[TESTO SCELTO]:
▽

La sperimentazione operata dal Team Ten sulla casbah come metafora dell’architettura spontanea si rivela un passaggio di prospettiva storica fondamentale e apre a una visione totalmente nuova della città: non più la città delle funzioni, dello zoning spietato, delle imposizioni dall’alto, ma la città della gente e della società, dei bisogni che dettano la forma fisica dello spazio urbano, la città a misura umana radicata nel suolo.

La complessità della società contemporanea post industriale tuttavia costringe la teoria della casbah a confrontarsi con repentini cambi di scala, spazi metamorfici che hanno perso la loro identità, confini fluidi e comunicazioni accelerate. In particolare essa si trova a doversi misurare con due paradigmi fondamentale della contemporaneità, lo spazio di connessione e la rivoluzione elettrotelematica. Nel suo libro Espacements, FrançoiseChoay analizza come l’avvento dell’era di internet e delle comunicazioni veloci abbia potenziato lo spazio di circolazione ma completamente dimenticato lo spazio di connessione o contatto, tipico delle forme urbane del Medioevo, fondamentale per l’ informazione e l’apprendimento delle relazioni interpersonali di base. In una successiva interiorizzazione e segregazione di questo spazio il suo ruolo indispensabile è stato dimenticato e i tentativi di reinvenzione si sono rivelati piuttosto ingenui. L’immagine della casbah o del villaggio africano che cosi ben simboleggia questo spazio arcaico di relazioni non regge il confronto con la contemporaneità multiforme a grande scala, fatta di reti informatiche, aeroplani, treni ad alta velocità. La città quindi sparisce, la sua definizione è nebulosa, la ripetizione di cellule non riesce a costituire un insieme organico di tessuto urbano. Nello spazio dei flussi la casbah diventa un ritiro nella cellula, una regressione in forme arcaiche che non si dimostrano adeguate alla complessità del mondo moderno. La casbah con la sua valenza eterotopica di città in miniatura costituisce una sorta di città dentro la città, uno spazio altro composto di multiple pocket a struttura multicellulare. Per la creazione di un sistema urbano questa qualità di articolazione di frammenti non è sufficiente: ci si trova davanti alla mancanza di due fondamentali interventi, la miniaturizzazione degli elementi di connessione tra i patches e il cosiddetto mirroreffet che attraverso un’operazione di distorsione fa interagire i fattori in un sistema complesso. La casbah così trattata diventa uno sterile innesto, una propagazione di cellule cancerogene che non può fornire nessun apporto al ripensamento del disegno della città.

△

[CONTENUTO DEI DATI]:
▽

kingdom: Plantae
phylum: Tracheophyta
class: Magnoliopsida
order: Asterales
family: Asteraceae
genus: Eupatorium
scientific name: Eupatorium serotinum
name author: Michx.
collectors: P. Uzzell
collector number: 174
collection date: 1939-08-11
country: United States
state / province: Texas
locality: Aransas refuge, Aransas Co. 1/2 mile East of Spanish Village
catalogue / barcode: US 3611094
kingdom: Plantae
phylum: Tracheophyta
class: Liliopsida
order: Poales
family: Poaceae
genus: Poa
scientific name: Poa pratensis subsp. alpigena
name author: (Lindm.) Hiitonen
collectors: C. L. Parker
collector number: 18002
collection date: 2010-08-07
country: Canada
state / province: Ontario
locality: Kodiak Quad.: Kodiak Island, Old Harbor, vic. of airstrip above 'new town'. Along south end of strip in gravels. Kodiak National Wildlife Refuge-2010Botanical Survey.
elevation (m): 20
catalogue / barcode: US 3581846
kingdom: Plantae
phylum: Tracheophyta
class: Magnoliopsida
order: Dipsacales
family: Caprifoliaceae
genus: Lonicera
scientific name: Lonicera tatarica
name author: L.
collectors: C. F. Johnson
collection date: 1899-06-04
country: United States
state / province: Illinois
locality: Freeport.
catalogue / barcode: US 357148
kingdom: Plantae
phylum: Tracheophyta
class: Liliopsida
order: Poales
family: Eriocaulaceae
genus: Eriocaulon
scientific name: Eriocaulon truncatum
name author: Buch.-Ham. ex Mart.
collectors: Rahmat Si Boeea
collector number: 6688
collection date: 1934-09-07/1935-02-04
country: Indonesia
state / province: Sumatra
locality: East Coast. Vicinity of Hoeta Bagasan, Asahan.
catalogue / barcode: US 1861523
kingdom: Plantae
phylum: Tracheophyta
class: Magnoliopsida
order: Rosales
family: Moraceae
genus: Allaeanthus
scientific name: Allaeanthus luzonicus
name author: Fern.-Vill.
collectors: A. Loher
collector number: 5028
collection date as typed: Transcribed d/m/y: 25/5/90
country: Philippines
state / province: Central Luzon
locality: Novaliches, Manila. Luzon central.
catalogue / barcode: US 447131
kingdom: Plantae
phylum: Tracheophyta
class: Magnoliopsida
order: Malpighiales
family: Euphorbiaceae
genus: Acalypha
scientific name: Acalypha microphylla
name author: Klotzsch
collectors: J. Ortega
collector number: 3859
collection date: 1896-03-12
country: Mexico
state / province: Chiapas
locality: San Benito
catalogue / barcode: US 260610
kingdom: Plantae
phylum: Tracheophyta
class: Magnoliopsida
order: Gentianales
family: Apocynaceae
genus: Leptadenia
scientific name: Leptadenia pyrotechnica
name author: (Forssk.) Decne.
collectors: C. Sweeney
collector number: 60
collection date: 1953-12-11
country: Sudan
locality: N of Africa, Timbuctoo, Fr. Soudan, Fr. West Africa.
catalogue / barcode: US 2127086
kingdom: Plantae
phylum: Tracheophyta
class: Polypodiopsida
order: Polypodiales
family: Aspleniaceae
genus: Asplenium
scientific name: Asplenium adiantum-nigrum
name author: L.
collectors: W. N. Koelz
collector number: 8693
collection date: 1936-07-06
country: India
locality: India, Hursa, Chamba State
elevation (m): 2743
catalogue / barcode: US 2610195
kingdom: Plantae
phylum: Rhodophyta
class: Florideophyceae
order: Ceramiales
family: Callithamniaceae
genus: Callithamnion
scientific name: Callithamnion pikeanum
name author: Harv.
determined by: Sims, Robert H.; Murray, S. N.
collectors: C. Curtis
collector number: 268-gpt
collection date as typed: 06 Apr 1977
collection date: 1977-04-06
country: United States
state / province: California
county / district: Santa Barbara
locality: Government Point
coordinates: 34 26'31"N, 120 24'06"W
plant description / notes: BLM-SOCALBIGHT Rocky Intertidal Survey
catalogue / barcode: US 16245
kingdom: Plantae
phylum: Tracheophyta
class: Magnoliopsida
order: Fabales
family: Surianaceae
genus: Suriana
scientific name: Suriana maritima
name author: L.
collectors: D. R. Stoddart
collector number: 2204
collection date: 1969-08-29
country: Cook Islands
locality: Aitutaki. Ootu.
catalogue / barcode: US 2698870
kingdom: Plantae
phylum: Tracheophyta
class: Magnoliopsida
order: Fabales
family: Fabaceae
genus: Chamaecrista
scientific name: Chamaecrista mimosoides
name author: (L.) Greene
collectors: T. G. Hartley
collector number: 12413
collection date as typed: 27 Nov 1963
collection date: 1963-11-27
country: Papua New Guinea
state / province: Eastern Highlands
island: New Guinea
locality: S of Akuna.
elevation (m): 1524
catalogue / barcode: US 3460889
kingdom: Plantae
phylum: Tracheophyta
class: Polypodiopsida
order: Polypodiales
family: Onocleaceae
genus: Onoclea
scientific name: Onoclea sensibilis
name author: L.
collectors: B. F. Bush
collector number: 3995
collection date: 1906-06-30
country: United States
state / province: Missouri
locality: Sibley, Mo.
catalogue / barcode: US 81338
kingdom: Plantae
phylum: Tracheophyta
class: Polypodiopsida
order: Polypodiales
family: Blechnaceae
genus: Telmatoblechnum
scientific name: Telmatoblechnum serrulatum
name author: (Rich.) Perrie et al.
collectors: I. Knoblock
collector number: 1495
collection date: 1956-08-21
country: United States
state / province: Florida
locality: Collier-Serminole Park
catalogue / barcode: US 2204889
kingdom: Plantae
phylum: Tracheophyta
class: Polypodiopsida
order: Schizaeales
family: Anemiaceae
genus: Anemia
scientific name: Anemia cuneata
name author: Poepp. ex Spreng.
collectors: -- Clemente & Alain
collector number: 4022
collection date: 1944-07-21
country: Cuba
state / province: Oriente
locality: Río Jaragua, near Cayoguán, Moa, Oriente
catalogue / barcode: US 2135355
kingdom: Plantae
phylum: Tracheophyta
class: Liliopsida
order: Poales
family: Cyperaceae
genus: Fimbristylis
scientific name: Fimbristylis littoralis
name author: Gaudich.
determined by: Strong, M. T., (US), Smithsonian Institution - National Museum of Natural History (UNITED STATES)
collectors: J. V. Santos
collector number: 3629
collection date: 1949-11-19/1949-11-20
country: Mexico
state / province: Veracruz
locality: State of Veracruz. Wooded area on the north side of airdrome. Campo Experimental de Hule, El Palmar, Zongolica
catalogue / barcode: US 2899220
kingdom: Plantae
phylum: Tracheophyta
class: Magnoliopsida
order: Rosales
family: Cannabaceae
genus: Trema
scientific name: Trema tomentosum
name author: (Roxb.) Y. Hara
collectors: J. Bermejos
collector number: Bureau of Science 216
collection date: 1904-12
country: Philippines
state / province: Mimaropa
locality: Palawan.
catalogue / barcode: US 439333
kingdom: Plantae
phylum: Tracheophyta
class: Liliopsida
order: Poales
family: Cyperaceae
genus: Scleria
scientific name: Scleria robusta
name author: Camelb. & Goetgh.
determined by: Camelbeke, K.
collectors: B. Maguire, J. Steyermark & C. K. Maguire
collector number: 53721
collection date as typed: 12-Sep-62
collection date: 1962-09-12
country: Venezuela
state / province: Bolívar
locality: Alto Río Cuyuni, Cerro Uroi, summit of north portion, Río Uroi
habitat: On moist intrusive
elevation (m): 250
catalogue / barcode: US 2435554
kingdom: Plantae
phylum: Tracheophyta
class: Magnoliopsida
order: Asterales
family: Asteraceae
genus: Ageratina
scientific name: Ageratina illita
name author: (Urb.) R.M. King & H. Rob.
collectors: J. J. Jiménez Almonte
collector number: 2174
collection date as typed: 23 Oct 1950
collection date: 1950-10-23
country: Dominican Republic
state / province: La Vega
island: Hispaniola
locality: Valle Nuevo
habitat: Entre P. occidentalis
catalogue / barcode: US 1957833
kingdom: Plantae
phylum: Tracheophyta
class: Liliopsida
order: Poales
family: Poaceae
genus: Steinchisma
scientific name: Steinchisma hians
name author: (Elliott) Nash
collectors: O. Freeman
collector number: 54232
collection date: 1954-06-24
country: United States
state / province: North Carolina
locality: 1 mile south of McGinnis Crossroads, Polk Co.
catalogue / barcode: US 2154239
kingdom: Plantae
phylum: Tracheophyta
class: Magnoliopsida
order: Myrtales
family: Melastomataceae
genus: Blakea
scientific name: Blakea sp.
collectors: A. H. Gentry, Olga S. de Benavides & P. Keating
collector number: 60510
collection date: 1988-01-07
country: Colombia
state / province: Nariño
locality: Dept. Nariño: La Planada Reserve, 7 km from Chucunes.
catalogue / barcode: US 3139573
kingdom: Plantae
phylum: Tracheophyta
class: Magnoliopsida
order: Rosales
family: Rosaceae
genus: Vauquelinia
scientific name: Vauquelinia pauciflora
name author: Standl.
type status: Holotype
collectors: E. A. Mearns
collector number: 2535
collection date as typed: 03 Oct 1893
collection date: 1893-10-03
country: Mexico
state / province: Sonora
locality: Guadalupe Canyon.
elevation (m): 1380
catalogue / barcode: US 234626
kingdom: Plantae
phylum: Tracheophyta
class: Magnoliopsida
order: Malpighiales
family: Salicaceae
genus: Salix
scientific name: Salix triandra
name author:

△

[APPLICA QUANTO LETTO]:
[A] Rispondi a queste domande sul testo sulla casbah, una per riga:
(i) Quale gruppo ha sperimentato la casbah come metafora dell'architettura spontanea?
(ii) Con quali due paradigmi della contemporaneità deve misurarsi la teoria della casbah?
(iii) Secondo il libro Espacements, quale spazio è stato potenziato dall'avvento dell'era di internet e delle comunicazioni veloci?
[B] Spiega in una o due frasi perché, secondo il testo sulla casbah, l'immagine della casbah o del villaggio africano non regge il confronto con la contemporaneità.
[C] Riprendi il testo sulla casbah dal punto in cui si interrompe e proseguilo.
I dati provengono da un'altra fonte.

[SOLUZIONI]:
[A]
(i) Il Team Ten.
(ii) Lo spazio di connessione e la rivoluzione elettrotelematica.
(iii) Lo spazio di circolazione.

[B] Quell'immagine simboleggia uno spazio arcaico di relazioni. La contemporaneità è invece multiforme e a grande scala, fatta di reti informatiche, aeroplani e treni ad alta velocità.

[C]
La valenza eterotopica in senso foucaltiano della casbah non va però dimenticata. In essa i processi di ibridazione e cambiamento sono facilitati, la molteplicità di cellule e codici assicura un interazione non permessa al di fuori, la commistione di funzioni e spazi raccoglie le istanze sociali più diverse. Come ci suggerisce David Grahame Shane in RecombinantUrbanism, nel contesto accelerato dell’ambiente ipermediatico è possibile tuttavia trovare nuove forme di assemblaggio e composizione che riflettano le relazioni tra gli attori urbani e i flussi attivati tra i singoli frammenti , in cui la casbah quindi, con la sua flessibilità e capacità combinatoria, possa riacquisire un valore metaforico di spazio di interazione. In particolare l’assemblaggio rizomatico riconferisce importanza al percorso narrativo sotto forma di rizoma come elemento importante del disegno che connette la traccia individuale con il circuito dell’esperienza collettiva. Si forma quindi una stratificazione complessa fatta di un pattern di elementi urbani e di un network rizomatico di supporto che lavora come campo energetico di sostegno connettendo i frammenti in una rete complessa e nascosta. Questo processo ricombinatorio accomoda l’istanza della grande scala e della piccola identità mantenendo un carattere di leggibilità e assicurando l’autonomia dell’esperienza e delle relazioni policentriche che si vengono a creare. L’assemblaggio rizomatico si rivela dunque un valido metodo di disegno nell’affrontare le imprevedibili giustapposizioni e i repentini mutamenti di una città in continua metamorfosi. Supportata dal disegno rizomatico l’eterotopia della casbah può tornare a manifestare tutte le sue qualità compositive in un rinnovato vocabolario di composizione che reintroduce la piccola scala e lo spazio di relazione nel più vasto sistema urbano.